Typically this involves a valve change so that hot refrigerant
gases are directed to the evaporator section. The ice forming
pockets are thus heated until the ice next to the pocket surfaces
thaws. Weep holes are provided in each ice pocket (or cell) so that
air is allowed to enter the back of the cell, preventing a vacuum
from forming, allowing the ice to fall out the front of the cell.
The valving in the refrigeration system is then changed back to its
original configuration and the cycle repeats.
In some prior art cube ice machines, such as those disclosed in
U.S. Pat. No. 3,280,588 to Brindley, the ice forming pockets are
created by bonding evaporator tubes and partitions to a base wall.
Such a structure, even if welded together, will not have a
homogeneous cross section. The metal making up the original parts
will have grain boundaries at the edges of the original parts. Even
if disrupted during a welding process, the grain structure will
evidence a welding of various parts.
Nickel- or tin-plated copper is most commonly used for the ice
forming pockets in cube ice machines today. Such pockets may be
formed by fitting notched strips of copper together in an "egg
crate" relationship to form a grid of four sided pockets. The
strips are then soldered to a backing pan. At the same time a
serpentine piece of copper tubing (forming the evaporator section
of the refrigeration system) can be soldered to the back of the
pan. The entire evaporator/ice forming assembly is then nickel or
tin plated. The plating is required by National Sanitation
Foundation (NSF) codes, which prohibit the use of copper parts in
contact with food products.
While plated copper assemblies work well in cube ice machines, they
have several drawbacks. One of the primary problems is that the
plating operation itself is costly, and typically produces sludge
that is costly to dispose of in an environmentally safe manner.
Also, copper is relatively expensive. Further, though it has very
good heat conduction properties, copper is dense, so that it has a
high heat capacity per unit volume. The duration of the
production/harvest cycle is thus longer than desired because, at
each change in the cycle, the copper ice forming pockets have to be
either heated or cooled.
Another disadvantage of assemblies made from bonded parts,
including plated copper assemblies, is that structures made from
bonding different parts together usually suffer a heat transfer
impediment. Usually, two elements may not be perfectly joined
because the elements are not perfectly flat or otherwise matched in
profile, and the presence of dust particles or oxides may cause
surface irregularities decreasing thermal conduction at those
locations. Further, because air has poor conducting properties, the
presence of air pockets in two bonded elements may also reduce
thermal conduction.
In attempting to overcome these disadvantages, a cast aluminum grid
was experimented with. Cast aluminum was found to present several
drawbacks. Primarily, even though the ice cube pockets could easily
be formed in the casting, the evaporator system tubing had to be
attached after the casting operation. This proved to be unworkable
because the cast aluminum was so porous that the tubing could not
suitably be brazed to the casting.
SUMMARY OF THE INVENTION
A combined evaporator/ice forming assembly for an ice machine has
been invented that overcomes the above-identified problems. The
assembly comprises evaporator tubing sections having one or more
integrally formed fin elements; evaporator system connectors
adapted for connecting the tubing sections together to form a
sealed evaporator section of a refrigeration system; and divider
elements adapted to fit together with the one or more fin elements
to form a plurality of ice formation pockets.

#### [Data]

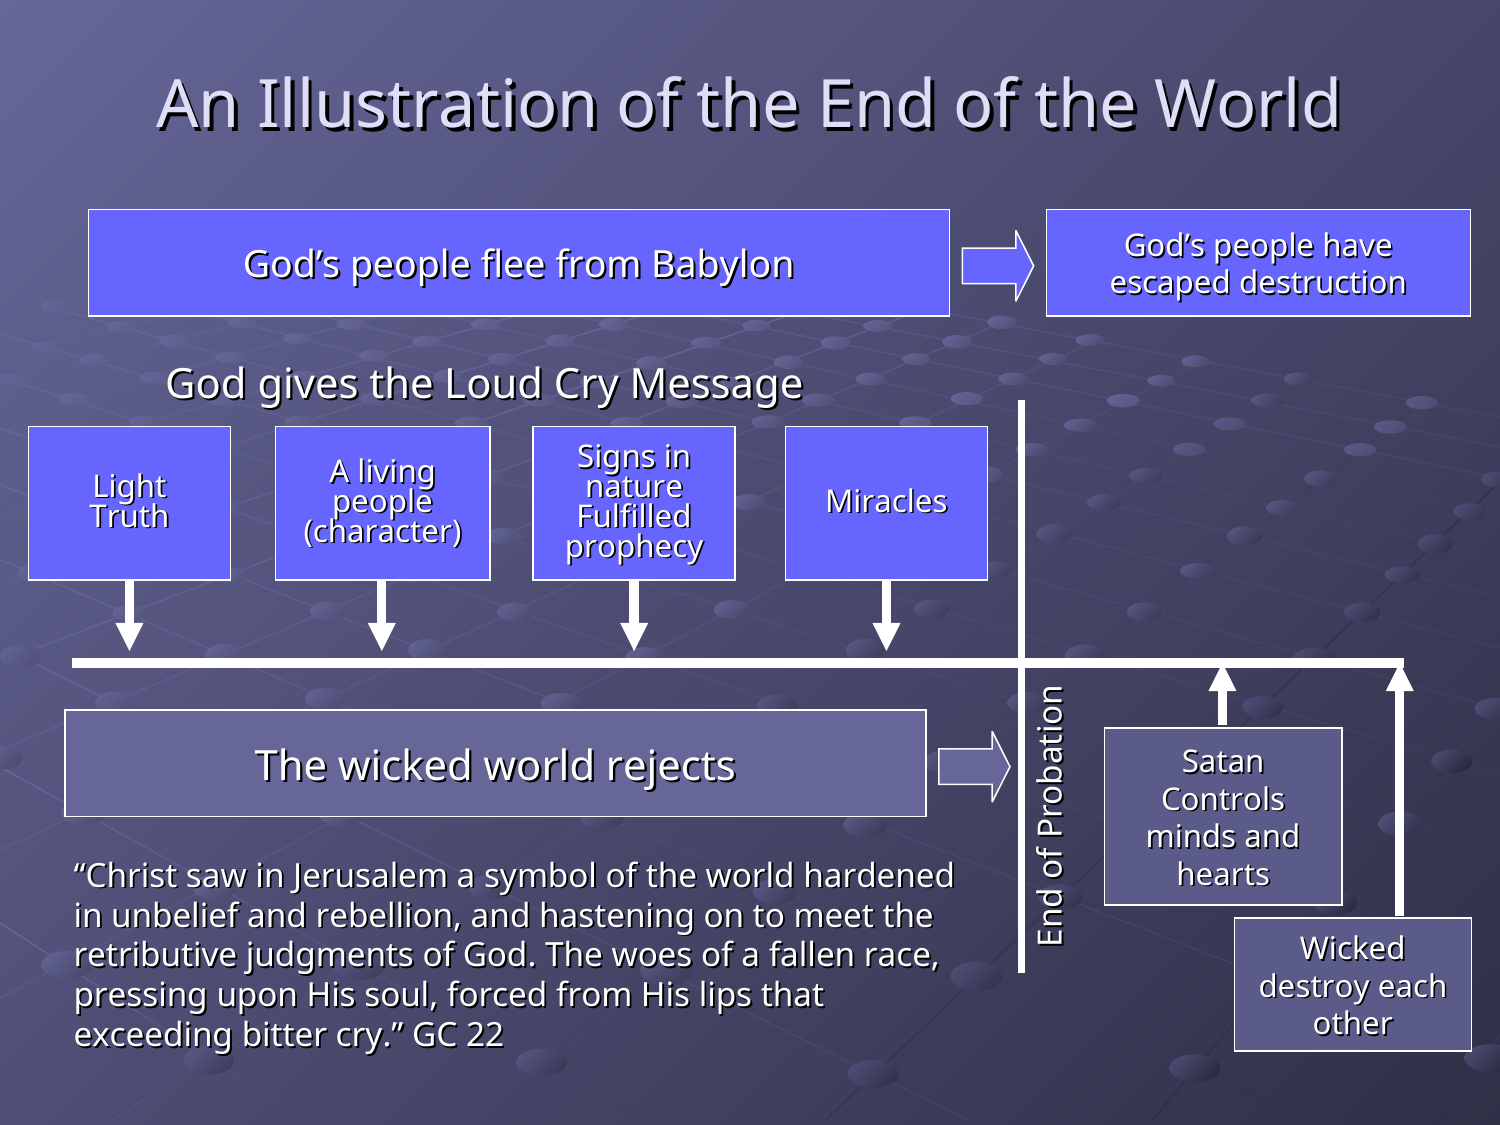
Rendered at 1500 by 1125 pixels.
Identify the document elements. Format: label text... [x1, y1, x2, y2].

#### [Tasks to complete]
a) Repeat the passage from the ice machine excerpt starting at "The valving in" and ending at "a base wall.".
b) Answer these from the ice machine excerpt:
(i) Which codes require the plating of copper ice forming assemblies?
(ii) What is the number of the Brindley patent?
(iii) Why could the evaporator tubing not be brazed to the cast aluminum grid?
c) Carry the ice machine excerpt on from its last sentence.
The listing isn't needed for this work.

#### [Expected results]
a)
The valving in the refrigeration system is then changed back to its
original configuration and the cycle repeats.
In some prior art cube ice machines, such as those disclosed in
U.S. Pat. No. 3,280,588 to Brindley, the ice forming pockets are
created by bonding evaporator tubes and partitions to a base wall.

b)
(i) National Sanitation Foundation (NSF) codes
(ii) U.S. Pat. No. 3,280,588
(iii) The cast aluminum was too porous.

c)
In the preferred embodiment, the tubing/fin sections are made from
extruded aluminum. Thus the material forming the one or more fin
elements is homogeneous with the remainder of the tubing sections.
The use of extruded aluminum parts simplifies the production
process and increases the efficiency of the assembly by reducing
the thermal resistance that normally exists in a bonded structure.
Further, an extruded tubing/fin section lacks the grain boundary
that are present in a brazed or welded tubing/fin construction.
The tubing/fin sections, the divider elements and the connector
elements are preferably aluminum. Since aluminum has a lower heat
capacity per unit volume than copper, the heat capacity of the
assembly is reduced, providing faster change over between
production and harvest modes. The aluminum does not require
plating, is less expensive, and is lighter in weight than copper.
The invention includes the novel assembly, the process for making
the assembly, and the improved ice machine incorporating the
assembly. The advantages of the invention, as well as the invention
itself, will best be understood by reference to the drawings, a
brief description of which is as follows.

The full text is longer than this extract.